Xena finalmente largou o cabo da espada. Sorriu e olhou para o chão.
– Eu vim só para dizer isso. Desculpe-me o tumulto que causei. A dor que provoquei, novamente. Nunca poderei pagar pelo que fiz. Mas passarei os dias que me restam tentando. As amazonas…
A rainha teve a fala interrompida, quando o corpo de Gabrielle aferrou-se ao seu e a boca da barda grudou-se à sua. A loira empurrou-a contra uma árvore e sua língua deslizou entre seus lábios. Xena esqueceu todos os seus temores, e só sentia a outra mulher junto a ela. O desejo invadiu-a com força, e tudo que queria era Gabrielle novamente, precisava dela.
– Como eu disse, Xena – Gabrielle afastou a boca, sem soltá-la – você é meio lenta.
Dessa vez a rainha não teve tempo de se indignar, porque a loira logo voltou a beijá-la. Xena deixou suas mãos meterem-se embaixo da blusa de Gabrielle, ansiosas por sentirem a maciez de seu corpo. Sentiu a curvatura do seio em seus dedos, e grunhiu de frustração quando Gabrielle se afastou de suas mãos.
– Xena – Gabrielle ofegava – não é que eu não queira, mas tenho que voltar para as mulheres. Estão me esperando.
– Oh, deuses – resmungou Xena, contrariada.
Gabrielle tocou o rosto da rainha e o acariciou.
– As Parcas são mesmo imprevisíveis.

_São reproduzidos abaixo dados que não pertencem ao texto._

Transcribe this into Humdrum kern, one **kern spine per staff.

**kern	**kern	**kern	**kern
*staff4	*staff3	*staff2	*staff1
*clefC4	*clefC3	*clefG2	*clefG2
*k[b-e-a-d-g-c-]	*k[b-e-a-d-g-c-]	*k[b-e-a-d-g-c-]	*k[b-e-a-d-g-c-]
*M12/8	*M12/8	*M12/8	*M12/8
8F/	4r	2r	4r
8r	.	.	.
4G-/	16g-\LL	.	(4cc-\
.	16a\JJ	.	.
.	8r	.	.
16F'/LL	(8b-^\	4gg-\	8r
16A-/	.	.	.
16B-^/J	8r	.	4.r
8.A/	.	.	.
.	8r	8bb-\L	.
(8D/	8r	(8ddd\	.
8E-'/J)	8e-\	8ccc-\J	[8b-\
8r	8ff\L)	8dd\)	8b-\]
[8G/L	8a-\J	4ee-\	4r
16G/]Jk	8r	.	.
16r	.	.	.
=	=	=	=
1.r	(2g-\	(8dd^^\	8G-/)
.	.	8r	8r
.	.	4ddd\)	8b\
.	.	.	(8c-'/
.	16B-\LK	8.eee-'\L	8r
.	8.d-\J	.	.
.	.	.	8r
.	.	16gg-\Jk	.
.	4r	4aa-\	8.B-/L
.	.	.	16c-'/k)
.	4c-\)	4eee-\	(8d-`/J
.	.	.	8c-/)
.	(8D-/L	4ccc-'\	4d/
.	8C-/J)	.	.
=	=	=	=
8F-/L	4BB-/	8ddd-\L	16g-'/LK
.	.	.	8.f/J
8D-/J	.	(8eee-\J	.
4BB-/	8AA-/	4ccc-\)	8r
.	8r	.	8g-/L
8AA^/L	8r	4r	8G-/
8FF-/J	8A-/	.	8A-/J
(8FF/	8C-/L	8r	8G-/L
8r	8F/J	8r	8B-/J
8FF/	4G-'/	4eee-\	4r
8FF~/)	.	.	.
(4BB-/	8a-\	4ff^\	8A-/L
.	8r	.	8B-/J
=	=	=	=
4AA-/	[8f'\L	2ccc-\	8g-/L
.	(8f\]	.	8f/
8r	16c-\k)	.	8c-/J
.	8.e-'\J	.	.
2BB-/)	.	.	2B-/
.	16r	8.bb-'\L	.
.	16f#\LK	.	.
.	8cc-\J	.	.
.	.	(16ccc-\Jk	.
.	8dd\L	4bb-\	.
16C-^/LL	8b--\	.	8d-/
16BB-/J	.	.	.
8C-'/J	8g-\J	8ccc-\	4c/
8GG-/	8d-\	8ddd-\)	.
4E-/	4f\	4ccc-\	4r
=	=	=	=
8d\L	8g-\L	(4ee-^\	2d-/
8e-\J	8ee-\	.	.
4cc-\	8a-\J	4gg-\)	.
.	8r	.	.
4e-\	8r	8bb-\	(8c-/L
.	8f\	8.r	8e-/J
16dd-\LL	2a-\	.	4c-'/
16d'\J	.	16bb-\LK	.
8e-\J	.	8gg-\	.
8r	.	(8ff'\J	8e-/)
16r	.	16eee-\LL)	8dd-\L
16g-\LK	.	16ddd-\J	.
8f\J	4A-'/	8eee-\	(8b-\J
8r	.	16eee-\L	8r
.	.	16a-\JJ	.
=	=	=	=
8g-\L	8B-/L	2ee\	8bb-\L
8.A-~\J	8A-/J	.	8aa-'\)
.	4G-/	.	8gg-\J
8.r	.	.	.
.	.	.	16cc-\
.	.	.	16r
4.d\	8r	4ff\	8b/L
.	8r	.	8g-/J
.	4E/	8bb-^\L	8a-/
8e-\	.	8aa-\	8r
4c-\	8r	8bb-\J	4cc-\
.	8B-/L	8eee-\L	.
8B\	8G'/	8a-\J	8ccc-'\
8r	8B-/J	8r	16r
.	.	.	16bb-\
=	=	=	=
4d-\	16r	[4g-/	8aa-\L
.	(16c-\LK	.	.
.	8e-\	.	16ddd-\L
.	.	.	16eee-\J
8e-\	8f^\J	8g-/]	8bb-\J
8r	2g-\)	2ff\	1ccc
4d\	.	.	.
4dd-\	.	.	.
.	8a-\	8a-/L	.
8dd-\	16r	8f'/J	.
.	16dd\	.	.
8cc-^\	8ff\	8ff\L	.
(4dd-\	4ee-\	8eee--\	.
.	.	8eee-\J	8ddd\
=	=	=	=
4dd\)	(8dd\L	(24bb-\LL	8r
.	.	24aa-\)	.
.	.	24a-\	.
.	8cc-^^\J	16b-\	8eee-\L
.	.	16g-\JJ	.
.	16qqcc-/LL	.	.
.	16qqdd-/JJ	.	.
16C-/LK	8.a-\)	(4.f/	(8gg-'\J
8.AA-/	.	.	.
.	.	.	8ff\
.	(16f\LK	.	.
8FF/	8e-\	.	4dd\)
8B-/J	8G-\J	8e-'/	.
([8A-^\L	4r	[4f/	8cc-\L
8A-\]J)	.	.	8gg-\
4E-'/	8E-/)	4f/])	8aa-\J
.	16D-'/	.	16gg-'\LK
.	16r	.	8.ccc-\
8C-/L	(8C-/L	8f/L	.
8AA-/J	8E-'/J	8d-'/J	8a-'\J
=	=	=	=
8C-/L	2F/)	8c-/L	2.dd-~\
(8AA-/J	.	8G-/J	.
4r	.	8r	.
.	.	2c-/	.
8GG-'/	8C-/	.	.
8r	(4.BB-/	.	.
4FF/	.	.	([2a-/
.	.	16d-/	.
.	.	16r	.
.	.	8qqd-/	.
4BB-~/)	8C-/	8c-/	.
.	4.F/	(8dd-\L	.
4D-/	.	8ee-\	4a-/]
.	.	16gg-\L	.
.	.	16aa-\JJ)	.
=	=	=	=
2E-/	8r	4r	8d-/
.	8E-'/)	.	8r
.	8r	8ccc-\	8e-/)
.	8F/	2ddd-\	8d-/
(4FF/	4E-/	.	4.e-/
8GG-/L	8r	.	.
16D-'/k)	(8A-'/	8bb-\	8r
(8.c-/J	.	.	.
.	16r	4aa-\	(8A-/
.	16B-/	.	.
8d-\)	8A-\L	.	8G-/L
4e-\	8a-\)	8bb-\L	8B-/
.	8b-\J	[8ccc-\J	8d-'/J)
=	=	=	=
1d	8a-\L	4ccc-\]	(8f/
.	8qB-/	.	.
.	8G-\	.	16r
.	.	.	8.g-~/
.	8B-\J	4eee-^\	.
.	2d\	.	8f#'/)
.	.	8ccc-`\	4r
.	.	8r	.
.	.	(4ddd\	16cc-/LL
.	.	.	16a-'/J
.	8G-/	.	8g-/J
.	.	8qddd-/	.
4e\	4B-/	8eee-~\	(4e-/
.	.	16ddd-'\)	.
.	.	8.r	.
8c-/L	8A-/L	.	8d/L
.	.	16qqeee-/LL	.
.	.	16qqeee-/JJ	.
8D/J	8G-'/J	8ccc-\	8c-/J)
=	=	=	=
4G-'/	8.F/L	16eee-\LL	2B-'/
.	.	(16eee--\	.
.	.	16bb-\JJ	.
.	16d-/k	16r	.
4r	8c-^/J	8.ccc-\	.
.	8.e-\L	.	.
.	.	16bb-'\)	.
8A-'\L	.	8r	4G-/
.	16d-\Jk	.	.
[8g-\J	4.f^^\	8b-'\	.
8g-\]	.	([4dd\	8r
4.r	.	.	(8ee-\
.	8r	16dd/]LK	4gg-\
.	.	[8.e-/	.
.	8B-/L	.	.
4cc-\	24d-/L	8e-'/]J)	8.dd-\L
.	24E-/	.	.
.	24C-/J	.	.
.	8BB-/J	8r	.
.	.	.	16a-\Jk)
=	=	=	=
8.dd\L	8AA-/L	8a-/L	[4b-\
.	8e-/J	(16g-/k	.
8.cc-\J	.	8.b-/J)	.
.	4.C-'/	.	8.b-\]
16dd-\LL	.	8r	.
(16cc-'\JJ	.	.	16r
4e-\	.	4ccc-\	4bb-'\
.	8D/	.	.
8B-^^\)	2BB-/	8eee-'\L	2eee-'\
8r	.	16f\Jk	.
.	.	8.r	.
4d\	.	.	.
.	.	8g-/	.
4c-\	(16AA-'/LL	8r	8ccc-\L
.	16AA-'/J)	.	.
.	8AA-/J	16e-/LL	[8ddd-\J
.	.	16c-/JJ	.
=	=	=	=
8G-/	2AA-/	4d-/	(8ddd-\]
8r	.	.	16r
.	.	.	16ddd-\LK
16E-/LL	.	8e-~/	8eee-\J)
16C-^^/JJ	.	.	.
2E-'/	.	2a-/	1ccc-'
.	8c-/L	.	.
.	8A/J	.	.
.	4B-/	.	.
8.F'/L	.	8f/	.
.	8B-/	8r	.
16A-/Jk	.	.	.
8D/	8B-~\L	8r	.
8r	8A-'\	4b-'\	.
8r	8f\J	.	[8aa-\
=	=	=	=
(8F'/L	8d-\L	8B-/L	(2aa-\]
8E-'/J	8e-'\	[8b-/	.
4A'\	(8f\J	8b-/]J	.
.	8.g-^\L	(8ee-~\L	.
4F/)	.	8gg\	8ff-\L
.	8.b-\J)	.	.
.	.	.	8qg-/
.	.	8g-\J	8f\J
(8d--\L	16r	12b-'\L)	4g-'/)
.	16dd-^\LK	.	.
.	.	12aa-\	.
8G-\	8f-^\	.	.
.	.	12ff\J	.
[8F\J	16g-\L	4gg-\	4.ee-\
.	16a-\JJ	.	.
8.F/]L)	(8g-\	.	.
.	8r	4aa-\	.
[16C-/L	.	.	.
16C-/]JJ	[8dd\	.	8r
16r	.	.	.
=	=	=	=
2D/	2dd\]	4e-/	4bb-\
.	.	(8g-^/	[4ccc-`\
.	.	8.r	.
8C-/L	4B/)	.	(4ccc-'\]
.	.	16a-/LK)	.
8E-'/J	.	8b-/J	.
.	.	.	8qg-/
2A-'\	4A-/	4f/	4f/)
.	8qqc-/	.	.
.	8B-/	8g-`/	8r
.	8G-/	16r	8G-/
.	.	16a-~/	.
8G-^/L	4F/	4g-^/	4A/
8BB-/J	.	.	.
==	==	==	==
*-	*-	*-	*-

Fizeram nossos destinos se cruzarem através de um labirinto cheio de sangue e morte. Sou barda, Xena, mas também não tenho muitas palavras sobre isso. Só sei que mal posso esperar para correr até Corinto e ficar com você.
– Não acredito em você.
– Eu sei. Vai me esperar?
– Sempre.
Gabrielle deu um beijo rápido em seus lábios e correu de volta para as amazonas. Xena recostou-se na árvore e fechou os olhos.